Please transcribe the entries below exactly and leave out every picture.

Saved entries

◇ ◇ ◇ ◇ ◇ ◇ ◇

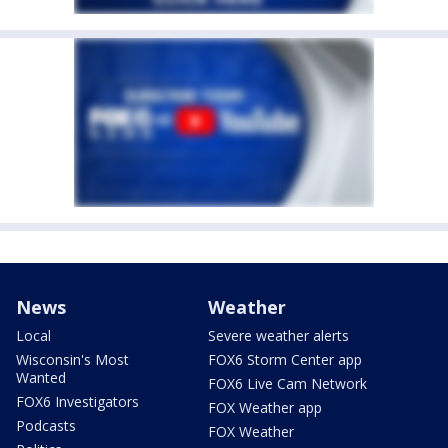
News
Weather
Local
Severe weather alerts
Wisconsin's Most
FOX6 Storm Center app
Wanted
FOX6 Live Cam Network
FOX6 Investigators
FOX Weather app
Podcasts
FOX Weather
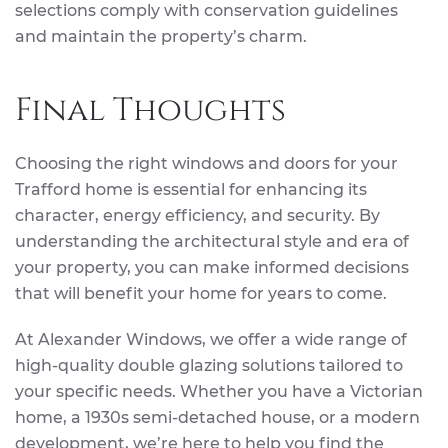
selections comply with conservation guidelines
and maintain the property’s charm.
Final Thoughts
Choosing the right windows and doors for your
Trafford home is essential for enhancing its
character, energy efficiency, and security. By
understanding the architectural style and era of
your property, you can make informed decisions
that will benefit your home for years to come.
At Alexander Windows, we offer a wide range of
high-quality double glazing solutions tailored to
your specific needs. Whether you have a Victorian
home, a 1930s semi-detached house, or a modern
development, we’re here to help you find the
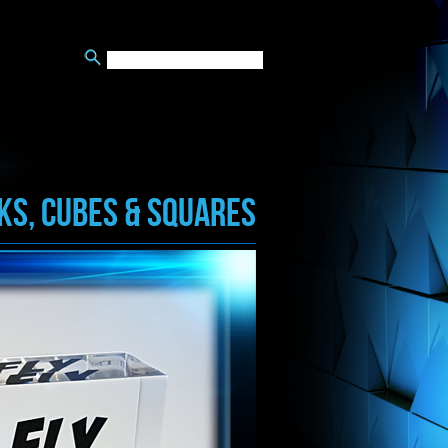
KS, CUBES & SQUARES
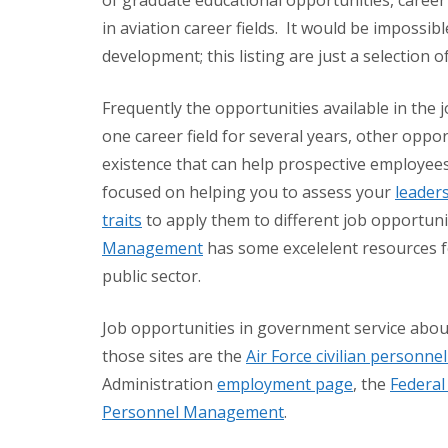
of graduate educational opportunities, career
in aviation career fields. It would be impossible
development; this listing are just a selection of
Frequently the opportunities available in the 
one career field for several years, other opp
existence that can help prospective employees
focused on helping you to assess your
leaders
traits
to apply them to different job opportunit
Management
has some excelelent resources fo
public sector.
Job opportunities in government service abo
those sites are the
Air Force civilian personn
Administration
employment page
, the
Federa
Personnel Management
.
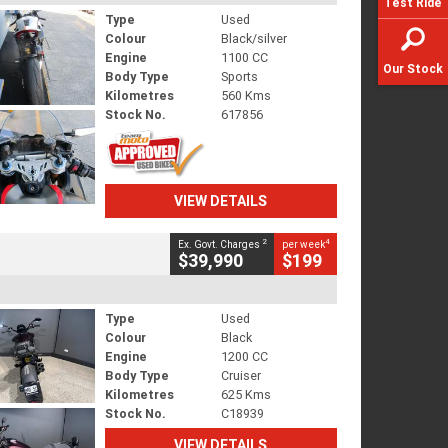
Test Ride
Type
Used
Colour
Black/silver
Engine
1100 CC
Our Stock
Body Type
Sports
Kilometres
560 Kms
Stock No.
617856
VIEW DETAILS
2
4
Ex. Govt. Charges
per week
$39,990
$199
Type
Used
Colour
Black
Engine
1200 CC
Body Type
Cruiser
Kilometres
625 Kms
Stock No.
C18939
VIEW DETAILS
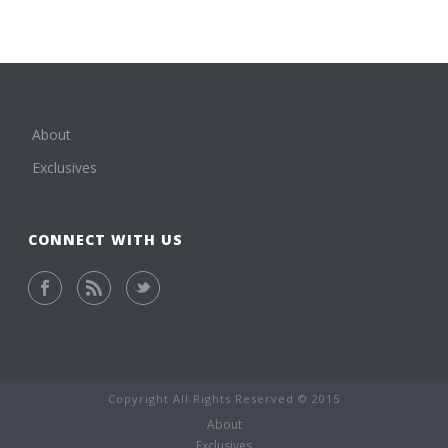
About
Exclusives
CONNECT WITH US
Copyright All Rights Reserved © 2015
About
Exclusives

◇ ◇ ◇ ◇ ◇ ◇ ◇

▸ **Task solution**
News
Weather
Local
Severe weather alerts
Wisconsin's Most
FOX6 Storm Center app
Wanted
FOX6 Live Cam Network
FOX6 Investigators
FOX Weather app
Podcasts
FOX Weather
selections comply with conservation guidelines
and maintain the property’s charm.
Final Thoughts
Choosing the right windows and doors for your
Trafford home is essential for enhancing its
character, energy efficiency, and security. By
understanding the architectural style and era of
your property, you can make informed decisions
that will benefit your home for years to come.
At Alexander Windows, we offer a wide range of
high-quality double glazing solutions tailored to
your specific needs. Whether you have a Victorian
home, a 1930s semi-detached house, or a modern
development, we’re here to help you find the
KS, CUBES & SQUARES
of graduate educational opportunities, career
in aviation career fields. It would be impossible
development; this listing are just a selection of
Frequently the opportunities available in the 
one career field for several years, other opp
existence that can help prospective employees
focused on helping you to assess your
leaders
traits
to apply them to different job opportunit
Management
has some excelelent resources fo
public sector.
Job opportunities in government service abo
those sites are the
Air Force civilian personn
Administration
employment page
, the
Federa
Personnel Management
.
Test Ride
Type
Used
Colour
Black/silver
Engine
1100 CC
Our Stock
Body Type
Sports
Kilometres
560 Kms
Stock No.
617856
VIEW DETAILS
2
4
Ex. Govt. Charges
per week
$39,990
$199
Type
Used
Colour
Black
Engine
1200 CC
Body Type
Cruiser
Kilometres
625 Kms
Stock No.
C18939
VIEW DETAILS
About
Exclusives
CONNECT WITH US
Copyright All Rights Reserved © 2015
About
Exclusives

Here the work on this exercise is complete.